Usage in application
You can:
- log in via Facebook;
- get access token;
- get user profile;
- get user profile image url;
- get user email (if has permissions);
- check if logged in;
- log out.
Sample code:
import 'package:flutter_login_facebook/flutter_login_facebook.dart';
// Create an instance of FacebookLogin
final fb = FacebookLogin();
// Log in
final res = await fb.logIn(permissions: [
FacebookPermission.publicProfile,
FacebookPermission.email,
]);
// Check result status
switch (res.status) {
case FacebookLoginStatus.success:
// Logged in
// Send access token to server for validation and auth
final FacebookAccessToken accessToken = res.accessToken;
print('Access token: ${accessToken.token}');
// Get profile data
final profile = await fb.getUserProfile();
print('Hello, ${profile.name}! You ID: ${profile.userId}');
// Get user profile image url
final imageUrl = await fb.getProfileImageUrl(width: 100);
print('Your profile image: $imageUrl');
// Get email (since we request email permission)
final email = await fb.getUserEmail();
// But user can decline permission
if (email != null)
print('And your email is $email');
break;
case FacebookLoginStatus.cancel:
// User cancel log in
break;
case FacebookLoginStatus.error:
// Log in failed
print('Error while log in: ${res.error}');
break;
}
⚠️ WARNING! Important Changes in SDK v17.0 for iOS (plugin version 2.0.0)
With the release of SDK v17.0 for iOS, there are significant changes to the login behavior and token validation process:
- Limited Login Mode: If the user has not granted the AdvertiserTracking permission
(Apple documentation, Facebook documentation),
the login process will now enter a Limited Login mode. This mode is indicated by the
isLimitedLoginfield in theAccessTokenobject. - Access Token in Limited Login Mode: In Limited Login mode, the access token is not valid and will fail server-side verification. Additionally, it will not permit Graph API requests. For Limited Login you need to validate OIDC token.
- OIDC Token Validation: the OIDC Token will be available in the new
authenticationTokenfield in theAccessToken. In Limited Login mode you should validate this token for the server-side verification. Learn more about token validation in the documentation. - Profile Image URL: In Limited Login mode, the
getProfileImageUrl()method will ignore size parameters. This limitation arises because we can't execute API calls, thus only a 100x100 image from the JWT authentication token can be used.

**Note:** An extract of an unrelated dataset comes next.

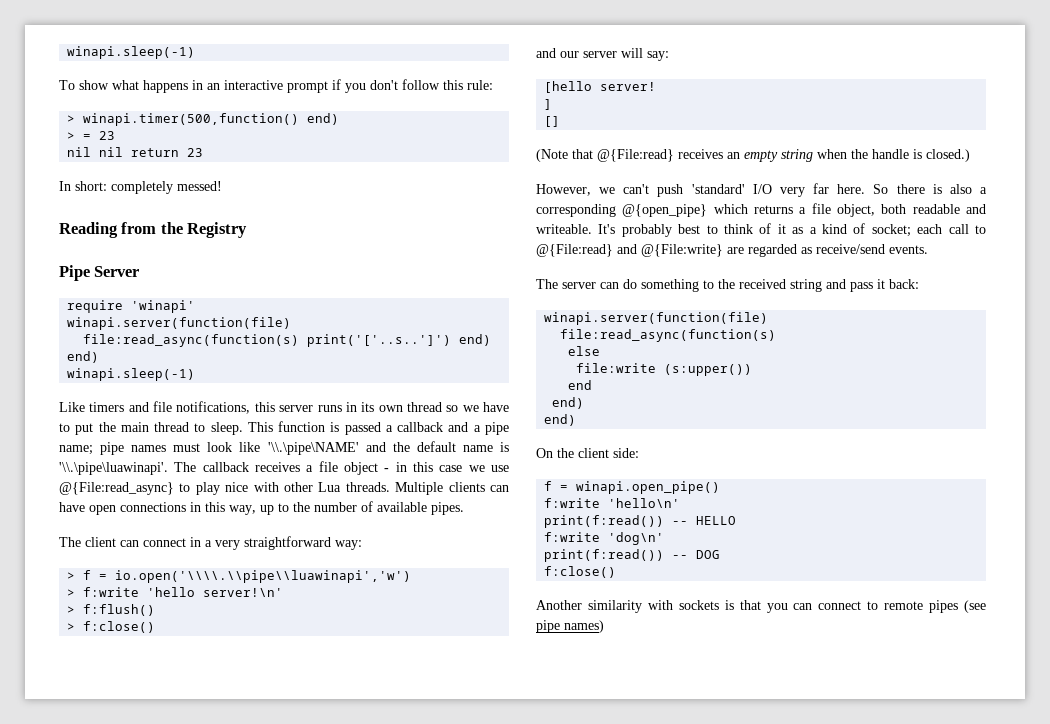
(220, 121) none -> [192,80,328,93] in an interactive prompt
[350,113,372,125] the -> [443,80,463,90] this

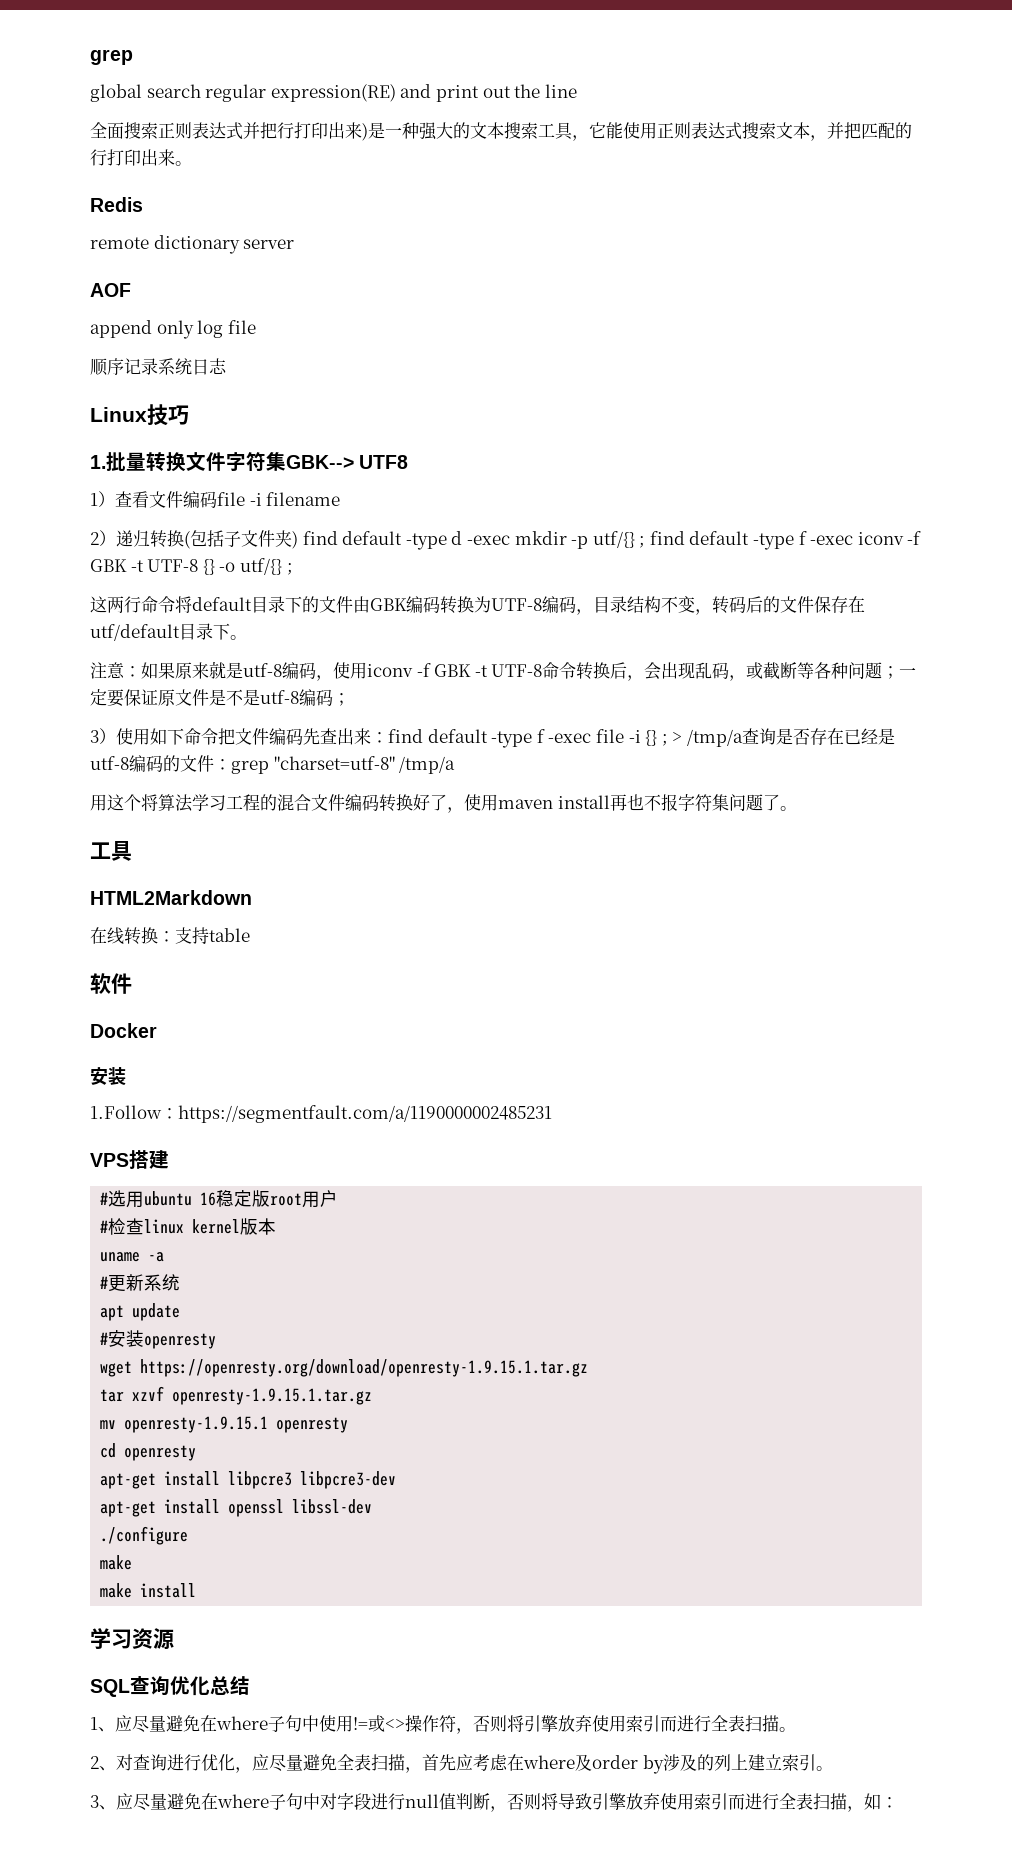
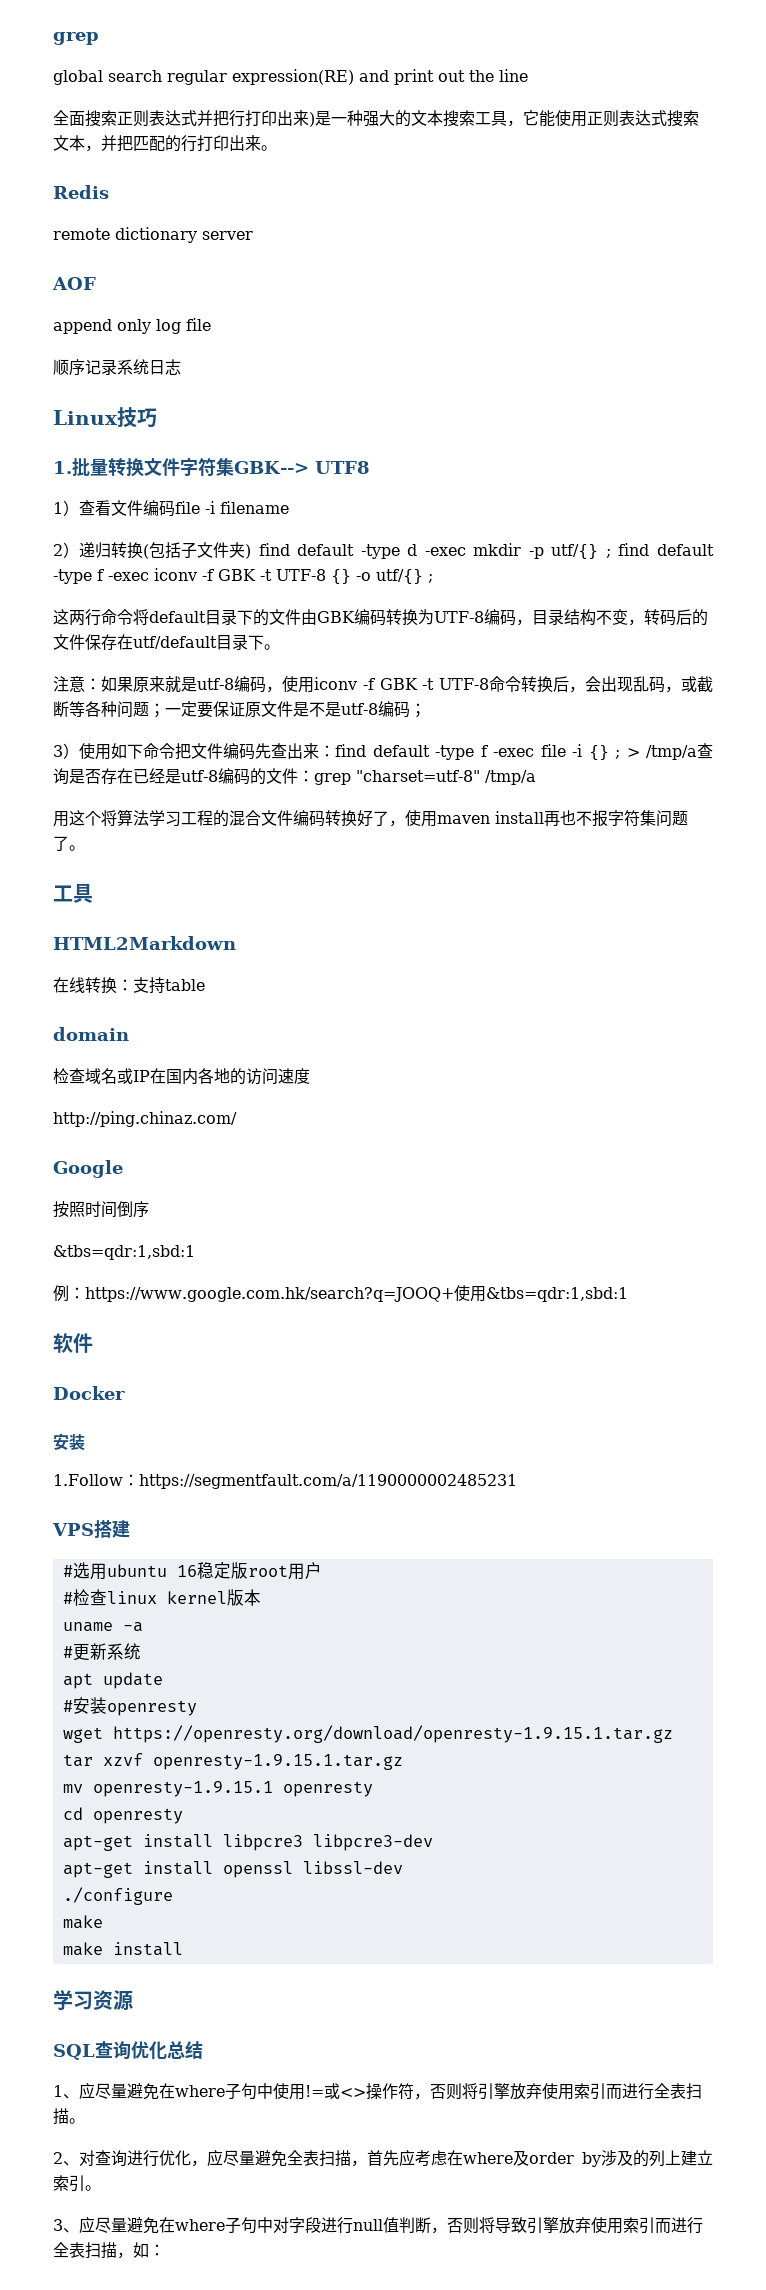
(250, 935) none -> [53,1027,129,1041] [53,1068,310,1085] [53,1111,237,1127] [53,1160,123,1178] [53,1201,149,1218] [53,1245,195,1260] [53,1285,628,1302] // domain // 检查域名或IP在国内各地的访问速度 // http://ping.chinaz.com/ // Google // 按照时间倒序 // &tbs=qdr:1,sbd:1 // 例：https://www.google.com.hk/search?q=JOOQ+使用&tbs=qdr:1,sbd:1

For detailed insights into these changes, please refer to the blog post and the documentation on Limited Login.
Android Express login
Express Login helps users log in with their Facebook account across devices and platforms. If a person has logged into your app before on any platform, you can use Express Login to log them in with their Facebook account on Android, instead of asking for them to select a login method, which sometimes resulted in creating duplicate accounts or even failing to log in at all.
See documentation.
Example:
import 'package:flutter_login_facebook/flutter_login_facebook.dart';
// Create an instance of FacebookLogin
final fb = FacebookLogin();
// Log in
final res = await fb.expressLogin();
if (res.status == FacebookLoginStatus.success) {
final FacebookAccessToken accessToken = res.accessToken;
print('Access token: ${accessToken.token}');
}
Only for Android.
If you targets Android 11 or higher, you should add
<queries>
<package android:name="com.facebook.katana" />
</queries>
in root element of your manifest android/app/src/main/AndroidManifest.xml.
See Package visibility in Android 11 for details.
Problem solving
Android
Missing attribute
You get error like this:
Missing 'package' key attribute on element package at ...
This issue happens for the combination of:
- Using Android-SDK's API level 31 (or later),
- With old Gradle version(s).
Quote:
Basically, updating build-tools to 31 is not enough to support queries element (of manifest, added since Android 11+). Gradle needs to be updated, too.
Check your com.android.tools.build:gradle version in
android/build.gradle. It's should be 3.5.4 or higher.